#### INPUT DATA
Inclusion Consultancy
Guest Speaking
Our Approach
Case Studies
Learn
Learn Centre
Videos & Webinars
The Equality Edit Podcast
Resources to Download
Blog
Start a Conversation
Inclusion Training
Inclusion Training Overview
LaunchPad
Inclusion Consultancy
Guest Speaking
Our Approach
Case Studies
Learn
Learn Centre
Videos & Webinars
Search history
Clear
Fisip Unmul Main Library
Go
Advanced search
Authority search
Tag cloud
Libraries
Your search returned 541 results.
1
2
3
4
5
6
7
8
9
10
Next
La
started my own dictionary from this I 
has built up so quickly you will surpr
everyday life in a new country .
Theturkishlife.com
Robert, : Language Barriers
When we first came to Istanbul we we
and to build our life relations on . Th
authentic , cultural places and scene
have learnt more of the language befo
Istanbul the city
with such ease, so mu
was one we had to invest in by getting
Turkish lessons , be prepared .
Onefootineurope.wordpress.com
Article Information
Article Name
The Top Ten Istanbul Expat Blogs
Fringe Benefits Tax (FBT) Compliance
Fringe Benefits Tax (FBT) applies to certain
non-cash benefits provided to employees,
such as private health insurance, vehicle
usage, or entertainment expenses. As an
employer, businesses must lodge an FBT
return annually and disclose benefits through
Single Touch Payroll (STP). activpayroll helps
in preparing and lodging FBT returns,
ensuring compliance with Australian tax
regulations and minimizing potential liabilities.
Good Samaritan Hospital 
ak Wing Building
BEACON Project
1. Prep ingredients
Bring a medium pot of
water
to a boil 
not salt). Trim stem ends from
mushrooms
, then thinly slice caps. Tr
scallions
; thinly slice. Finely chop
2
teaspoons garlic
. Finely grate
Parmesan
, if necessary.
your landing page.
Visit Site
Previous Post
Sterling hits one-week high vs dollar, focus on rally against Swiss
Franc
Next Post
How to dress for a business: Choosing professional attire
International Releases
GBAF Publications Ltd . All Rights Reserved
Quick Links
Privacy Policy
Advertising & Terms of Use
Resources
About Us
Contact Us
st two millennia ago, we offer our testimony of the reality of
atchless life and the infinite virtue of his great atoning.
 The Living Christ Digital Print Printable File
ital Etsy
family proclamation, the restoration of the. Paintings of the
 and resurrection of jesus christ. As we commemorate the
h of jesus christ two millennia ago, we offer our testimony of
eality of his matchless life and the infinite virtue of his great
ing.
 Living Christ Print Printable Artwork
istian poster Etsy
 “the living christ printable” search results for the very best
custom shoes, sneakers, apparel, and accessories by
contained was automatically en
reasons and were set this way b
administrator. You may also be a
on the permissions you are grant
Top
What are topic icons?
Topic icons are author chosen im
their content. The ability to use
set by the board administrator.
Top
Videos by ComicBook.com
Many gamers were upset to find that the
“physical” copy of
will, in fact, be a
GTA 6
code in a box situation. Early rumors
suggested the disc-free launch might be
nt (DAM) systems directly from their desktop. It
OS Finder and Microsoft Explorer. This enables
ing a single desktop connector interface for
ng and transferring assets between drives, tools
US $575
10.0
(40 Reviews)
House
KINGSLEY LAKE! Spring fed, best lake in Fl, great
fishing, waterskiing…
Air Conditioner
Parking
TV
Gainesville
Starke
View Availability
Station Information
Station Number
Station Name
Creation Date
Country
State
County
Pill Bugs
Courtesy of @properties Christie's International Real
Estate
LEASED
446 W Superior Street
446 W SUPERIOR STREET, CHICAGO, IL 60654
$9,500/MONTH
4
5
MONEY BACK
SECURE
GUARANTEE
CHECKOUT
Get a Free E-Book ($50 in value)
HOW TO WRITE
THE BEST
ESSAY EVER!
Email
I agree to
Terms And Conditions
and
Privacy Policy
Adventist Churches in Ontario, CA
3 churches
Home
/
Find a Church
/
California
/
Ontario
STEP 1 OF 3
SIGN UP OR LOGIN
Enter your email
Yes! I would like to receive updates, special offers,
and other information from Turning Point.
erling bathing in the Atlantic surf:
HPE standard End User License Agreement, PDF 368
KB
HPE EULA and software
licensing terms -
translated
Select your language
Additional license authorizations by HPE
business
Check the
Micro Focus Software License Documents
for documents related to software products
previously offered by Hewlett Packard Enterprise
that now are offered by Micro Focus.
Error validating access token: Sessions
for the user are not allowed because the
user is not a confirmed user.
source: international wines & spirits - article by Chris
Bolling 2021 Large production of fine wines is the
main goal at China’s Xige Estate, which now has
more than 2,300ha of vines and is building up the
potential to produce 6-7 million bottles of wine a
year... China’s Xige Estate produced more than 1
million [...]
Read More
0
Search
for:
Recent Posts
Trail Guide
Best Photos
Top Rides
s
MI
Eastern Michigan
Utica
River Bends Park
########
Since only part of the listing is wanted, copy exactly the lines from the one holding "your landing page." to the one holding "atchless life and the infinite virtue of his great atoning.", both included.

■ ANSWER SECTION
your landing page.
Visit Site
Previous Post
Sterling hits one-week high vs dollar, focus on rally against Swiss
Franc
Next Post
How to dress for a business: Choosing professional attire
International Releases
GBAF Publications Ltd . All Rights Reserved
Quick Links
Privacy Policy
Advertising & Terms of Use
Resources
About Us
Contact Us
st two millennia ago, we offer our testimony of the reality of
atchless life and the infinite virtue of his great atoning.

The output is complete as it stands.